Swiss wines are generally thought of – when they are thought of at all – as being light little whites that do not travel and are best drunk within a year or two.
This may be true of many of them, especially cooperative-produced wines that have lost much of their individuality through mixing, but such a statement overlooks the remarkable variety of wines, made in all three major linguistic areas, some of which are now exported to both Great Britain and the United States.
One of the best and most charming wine regions is Lavaux, between Lausanne and Montreux along the shore of Lake Leman. The vineyards here rise in steep, terraced slopes out of the mountain-mirroring water.
The whites of Lavaux have the loveliest name any wine has ever carried – Dorin, from their golden color.
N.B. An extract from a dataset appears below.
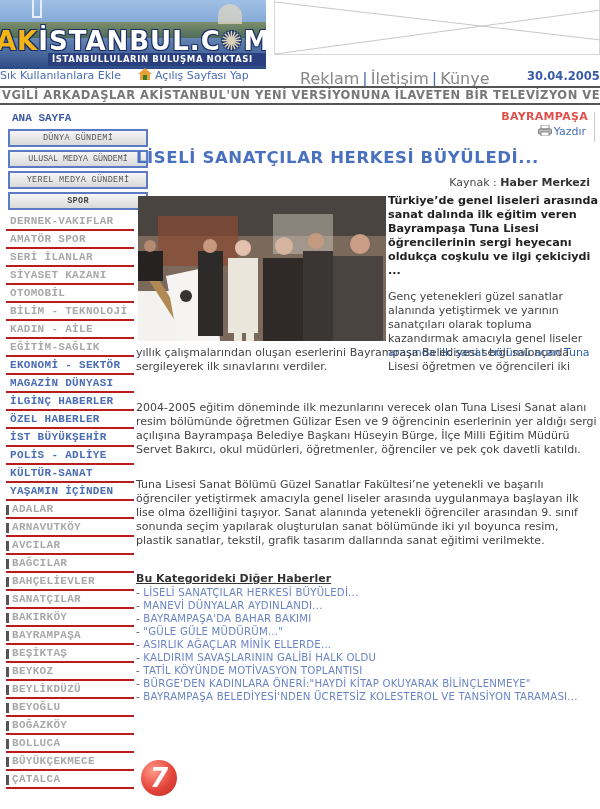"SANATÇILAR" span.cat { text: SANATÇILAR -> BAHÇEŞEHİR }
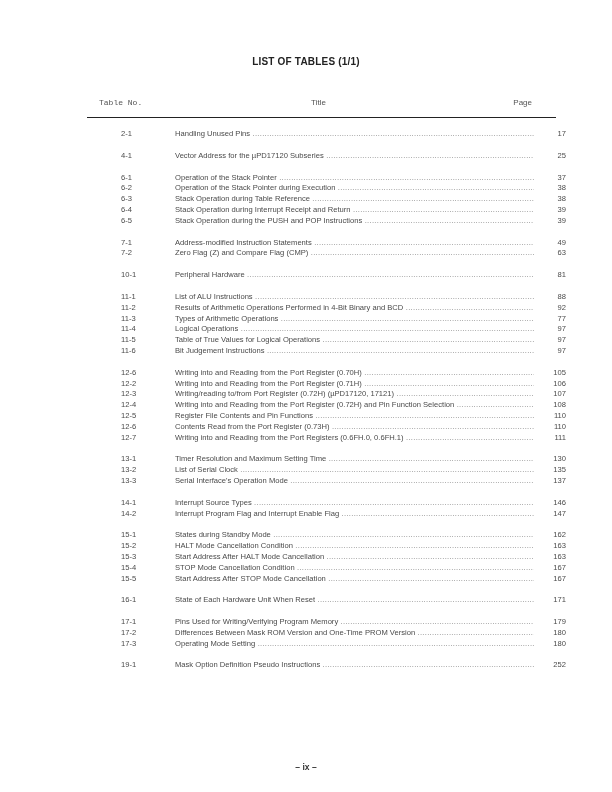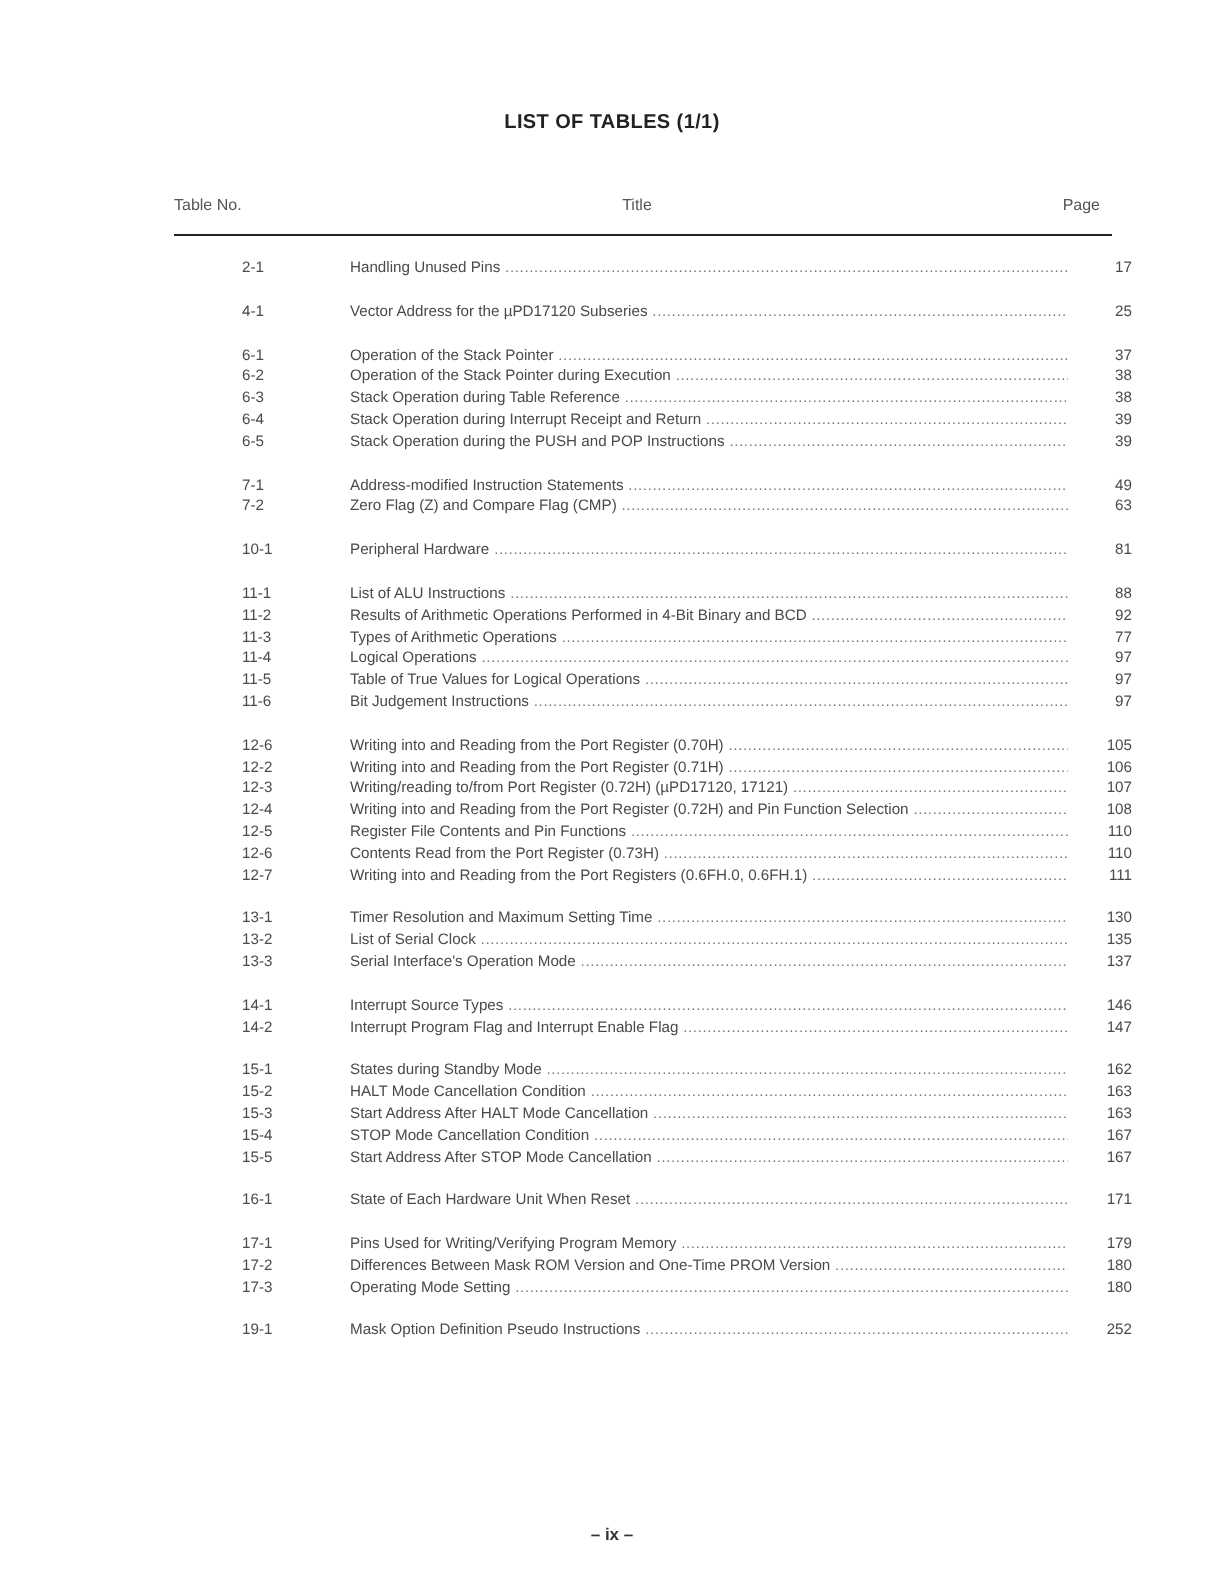"Table No." .header .h-no { font-family: none -> Liberation Mono, monospace; left: 1px -> 13px }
They are richer both in color and taste than their many Swiss cousins, although in the French cantons white wines are nearly all products of the same Chasselas grape. The reason for this is their triple exposure to the sun, expressed in the name of a wine from the village of Epesses: "Trois Soleils."
The "three suns" are the sun itself, the sunlight reflected from the lake and the sun's warmth reflected from the terrace walls.
The sunny character of these wines also makes a lie of the notion that they have short lives. While a 1931 Saint-Saphorin is a full, mature wine only awaiting a suitable occasion to be drunk, a 1920 is still hard, scarcely mellowed, and will probably be really ready to drink only at twice its present age.
Younger, yet even better, a 1949 Dézaley "Clos de l'Abbaye" would do wonders for the magnificent perchets (small perch) of Lake Leman served in Cully's excellent lakeshore restaurant, Le Major Davel.
Unfortunately such fine vintages are virtually impossible to find commercially, no doubt because the Swiss, who produce not nearly enough wine to satisfy their thirst, drink up their own wines too rapidly.
No matter, there is plenty of good young wine with its characteristic taste of the soil, a sort of smoky taste called "gunflint." There are subtle yet distinct differences in the products from one village to another.
Le Corbusier once remarked acidly of his countrymen: "The Swiss are cleanly and industrious, and the hell with them," but he was not of the wine-growing regions. The vignerons of Lavaux are cleanly; such impeccably clean wine cellars could not exist elsewhere. They are industrious; try using anything other than human power on 45-degree slopes, terraced or otherwise.
They have the same cheerful, generous, Rabelaisian spirit as their French brothers. The wine from giant oval tuns, called vases and containing 500 gallons, is offered squirting out of a guillion, a pewter-lined stopper made of wood, pulled out just far enough to allow a small jet of wine to shoot into a narrow sort of shotglass holding one deciliter (about 3.5 ounces).
That may not sound like much, and it isn't, but about the time the 20th vase has been tapped (that makes two liters), one's thoughts about Le Corbusier are that he was a great architect, but when it comes to his judgment of his countrymen, the hell with him.